First, to validate an ultrasonographic measure of the acromio-humeral distance (AHD); second, to compare the AHD variation during active abduction in patients with shoulder impingement syndrome (SIS) and healthy subjects; and third, to evaluate the relationship between functional status and AHD variations before and after rehabilitation in SIS subjects.


This study has 3 components: (1) a reliability study, (2) a case-control study, and (3) a preliminary pretreatment/posttreatment clinical trial.


Primary care hospital setting.


Seven SIS patients and 13 healthy subjects.

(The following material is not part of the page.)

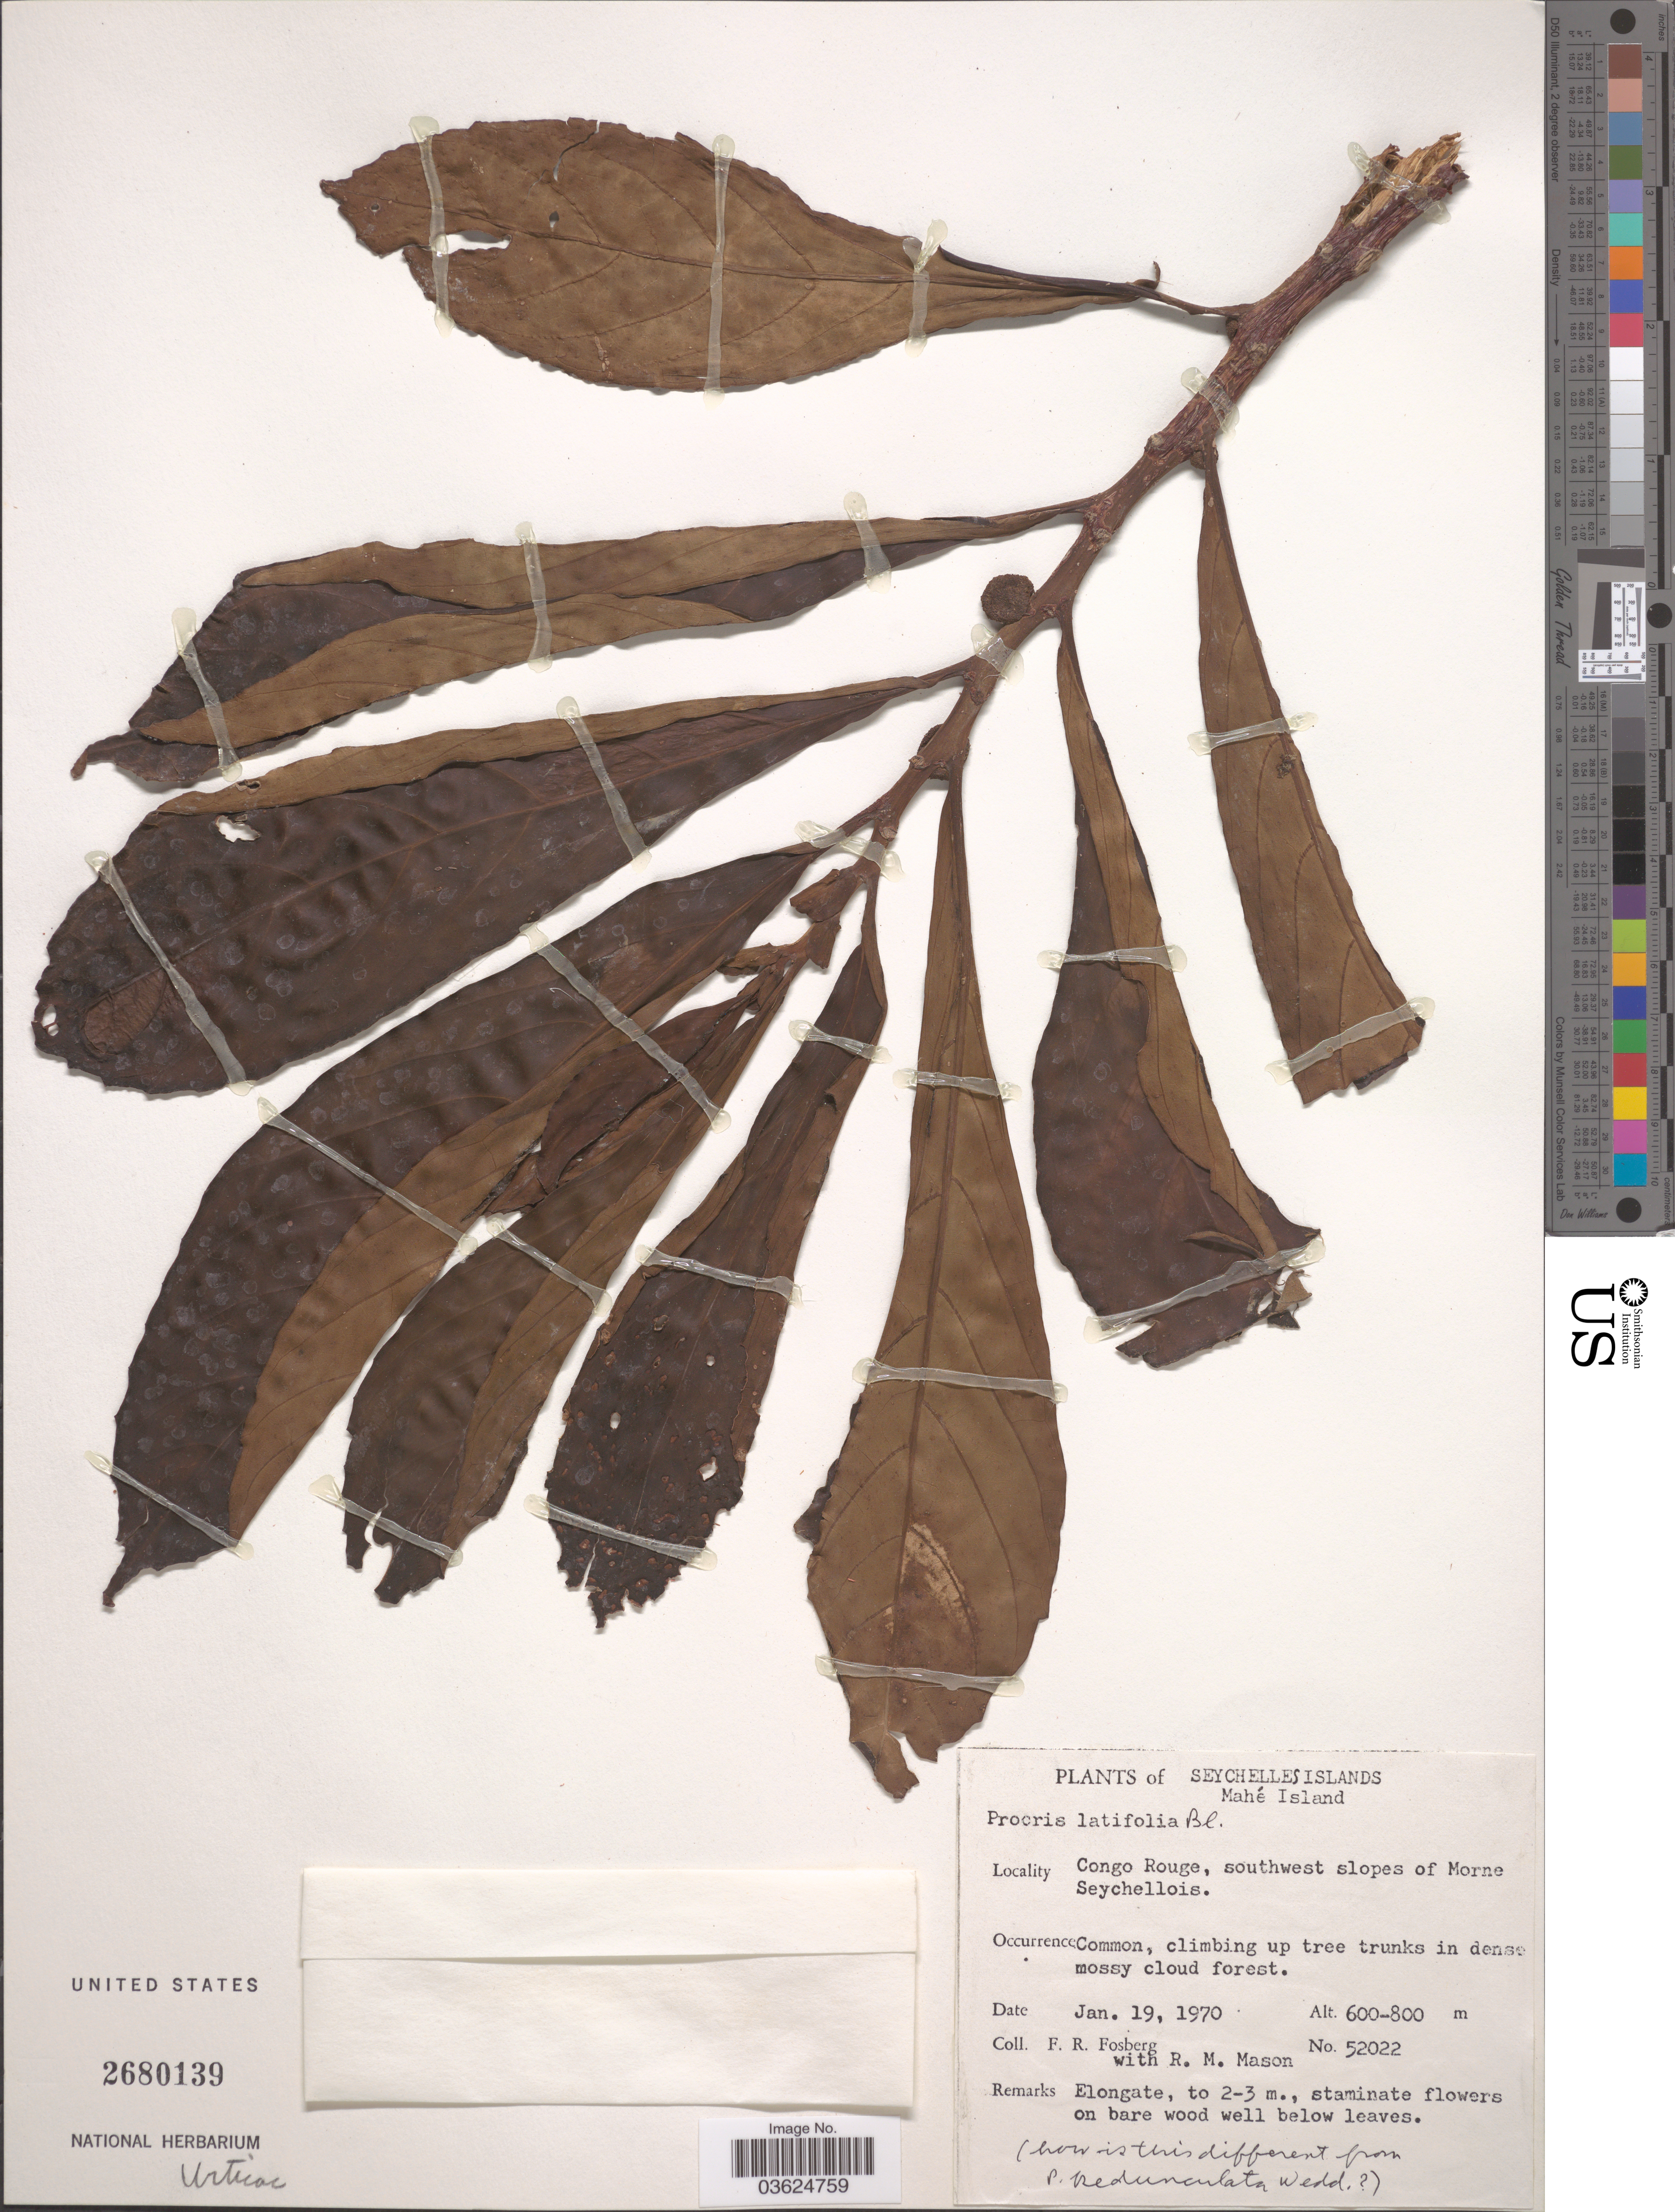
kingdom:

For the clinical trial, the SIS subjects participated in 12 sessions of a rehabilitation program over 4 weeks.


First, intraclass correlation coefficient for interobserver reliability; second, AHD measured at 0 degrees, 45 degrees, and 60 degrees of active abduction; and third, Western Ontario Rotator Cuff Index.


Intraclass correlation coefficient for interobserver reliability ranged from 0.86 to 0.92 for the 3 shoulder positions. A significant reduction of the AHD was found within groups between rest and active abduction (P < 0.05). Comparison of AHD between groups was not statistically different (P = 0.06; beta < 0.80). In pre-post rehabilitation analysis, improvement of the Western Ontario Rotator Cuff Index score was positively correlated to the reduction of the AHD narrowing as the arm was abducted (r = 0.86; P = 0.01).


The ultrasound measure of AHD is reliable and sensitive. Although a distinct pattern of AHD variation in SIS patients could not be confirmed, a strong positive relationship was found between the reduction of AHD narrowing and functional improvement following rehabilitation. Ultrasound measurement of AHD might help identify SIS patients who will benefit from rehabilitation.